Buna rağmen mahkemeler bu hususları gözeterek Hizb-ut Tahrir’in 5237 sayılı Kanun anlamında bir örgüt olup olmadığını ve eylemlerinin başka bir suçu oluşturup oluşturmadığını değerlendirmemiştir. Ayrıca başvuru konusu yargı kararlarında 3713 sayılı Kanun’da yapılan değişiklikler üzerinde de durulmamıştır. 

Gerekçeli karar hakkının bir gereği olarak başvurucunun derece mahkemelerinde ileri sürdüğü hukuksal değerlendirmelerin dikkate alınmasını istemesi adil yargılanma hakkının bir yönüdür.

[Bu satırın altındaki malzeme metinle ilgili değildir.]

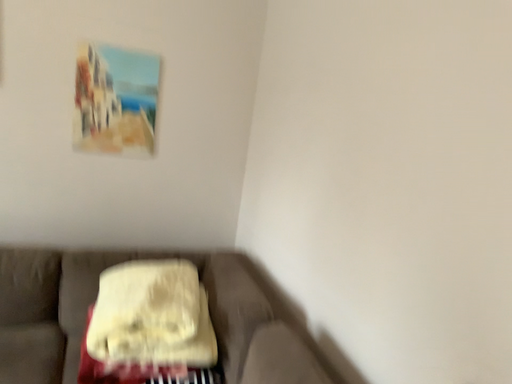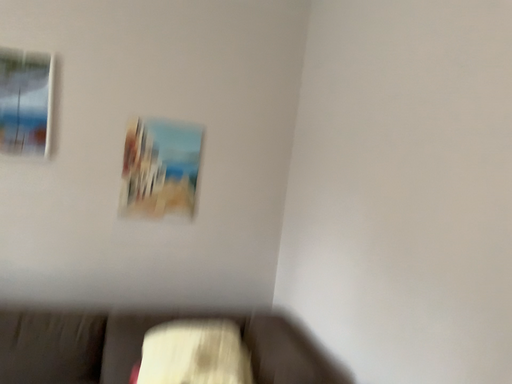
Question: Which way did the camera rotate in the video?

Choices:
 (A) rotated downward
 (B) rotated upward

Answer: (B)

Somut olayda başvurucu tarafından ileri sürülen ve yargılamanın sonucunu değiştirme ihtimali bulunan iddiaların dikkate alınmadığı ve gereği gibi değerlendirilmediği görülmüştür. Bu nedenle başvurucunun gerekçeli karar hakkı ihlal edilmiştir.

Anayasa Mahkemesi açıklanan gerekçelerle Anayasa’nın 36. maddesinde güvence altına alınan adil yargılanma hakkı kapsamındaki gerekçeli karar hakkının ihlal edildiğine karar vermiştir.

Bu basın duyurusu Genel Sekreterlik tarafından kamuoyunu bilgilendirme amacıyla hazırlanmış olup bağlayıcı değildir.